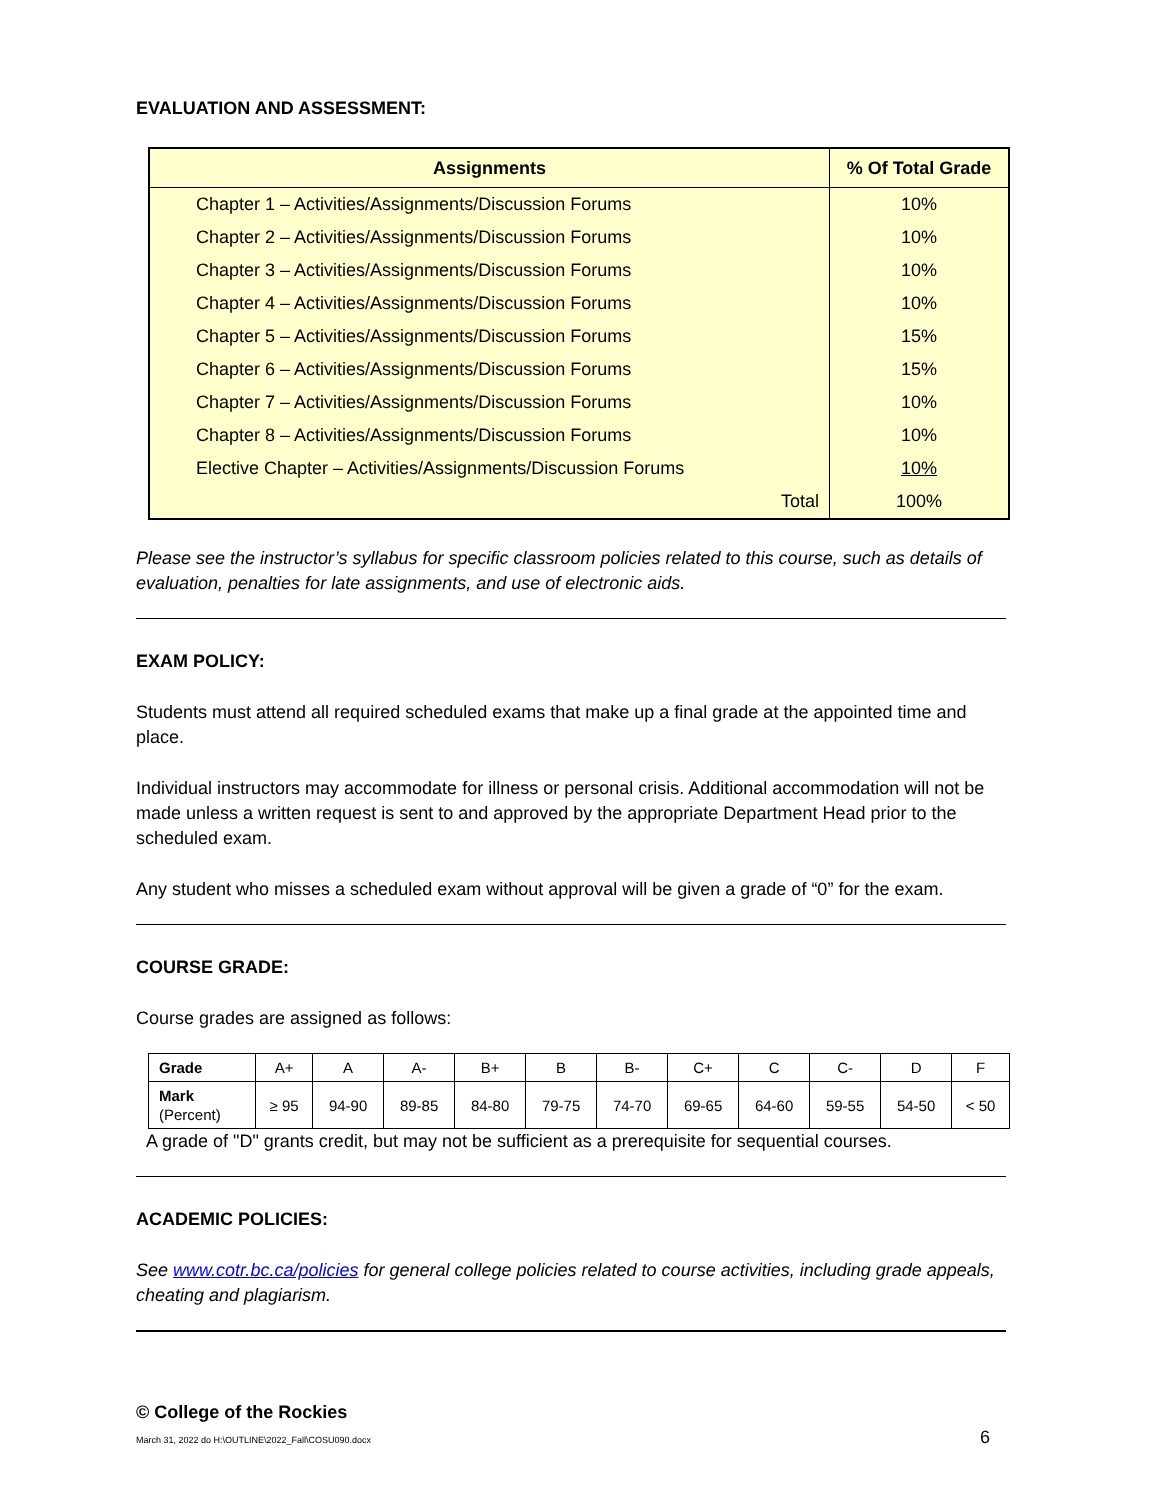EVALUATION AND ASSESSMENT:
| Assignments | % Of Total Grade |
| --- | --- |
| Chapter 1 – Activities/Assignments/Discussion Forums | 10% |
| Chapter 2 – Activities/Assignments/Discussion Forums | 10% |
| Chapter 3 – Activities/Assignments/Discussion Forums | 10% |
| Chapter 4 – Activities/Assignments/Discussion Forums | 10% |
| Chapter 5 – Activities/Assignments/Discussion Forums | 15% |
| Chapter 6 – Activities/Assignments/Discussion Forums | 15% |
| Chapter 7 – Activities/Assignments/Discussion Forums | 10% |
| Chapter 8 – Activities/Assignments/Discussion Forums | 10% |
| Elective Chapter – Activities/Assignments/Discussion Forums | 10% |
| Total | 100% |
Please see the instructor’s syllabus for specific classroom policies related to this course, such as details of evaluation, penalties for late assignments, and use of electronic aids.
EXAM POLICY:
Students must attend all required scheduled exams that make up a final grade at the appointed time and place.
Individual instructors may accommodate for illness or personal crisis. Additional accommodation will not be made unless a written request is sent to and approved by the appropriate Department Head prior to the scheduled exam.
Any student who misses a scheduled exam without approval will be given a grade of “0” for the exam.
COURSE GRADE:
Course grades are assigned as follows:
| Grade | A+ | A | A- | B+ | B | B- | C+ | C | C- | D | F |
| Mark (Percent) | ≥ 95 | 94-90 | 89-85 | 84-80 | 79-75 | 74-70 | 69-65 | 64-60 | 59-55 | 54-50 | < 50 |
A grade of "D" grants credit, but may not be sufficient as a prerequisite for sequential courses.
ACADEMIC POLICIES:
See www.cotr.bc.ca/policies for general college policies related to course activities, including grade appeals, cheating and plagiarism.
© College of the Rockies
March 31, 2022 do H:\OUTLINE\2022_Fall\COSU090.docx 6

◆ ◆ ◆ ◆

- [Try it]:
Repeat the data word for word. Images are not part of the copy.

- [Answer box]:
EVALUATION AND ASSESSMENT:
| Assignments | % Of Total Grade |
| --- | --- |
| Chapter 1 – Activities/Assignments/Discussion Forums | 10% |
| Chapter 2 – Activities/Assignments/Discussion Forums | 10% |
| Chapter 3 – Activities/Assignments/Discussion Forums | 10% |
| Chapter 4 – Activities/Assignments/Discussion Forums | 10% |
| Chapter 5 – Activities/Assignments/Discussion Forums | 15% |
| Chapter 6 – Activities/Assignments/Discussion Forums | 15% |
| Chapter 7 – Activities/Assignments/Discussion Forums | 10% |
| Chapter 8 – Activities/Assignments/Discussion Forums | 10% |
| Elective Chapter – Activities/Assignments/Discussion Forums | 10% |
| Total | 100% |
Please see the instructor’s syllabus for specific classroom policies related to this course, such as details of evaluation, penalties for late assignments, and use of electronic aids.
EXAM POLICY:
Students must attend all required scheduled exams that make up a final grade at the appointed time and place.
Individual instructors may accommodate for illness or personal crisis. Additional accommodation will not be made unless a written request is sent to and approved by the appropriate Department Head prior to the scheduled exam.
Any student who misses a scheduled exam without approval will be given a grade of “0” for the exam.
COURSE GRADE:
Course grades are assigned as follows:
| Grade | A+ | A | A- | B+ | B | B- | C+ | C | C- | D | F |
| Mark (Percent) | ≥ 95 | 94-90 | 89-85 | 84-80 | 79-75 | 74-70 | 69-65 | 64-60 | 59-55 | 54-50 | < 50 |
A grade of "D" grants credit, but may not be sufficient as a prerequisite for sequential courses.
ACADEMIC POLICIES:
See www.cotr.bc.ca/policies for general college policies related to course activities, including grade appeals, cheating and plagiarism.
© College of the Rockies
March 31, 2022 do H:\OUTLINE\2022_Fall\COSU090.docx 6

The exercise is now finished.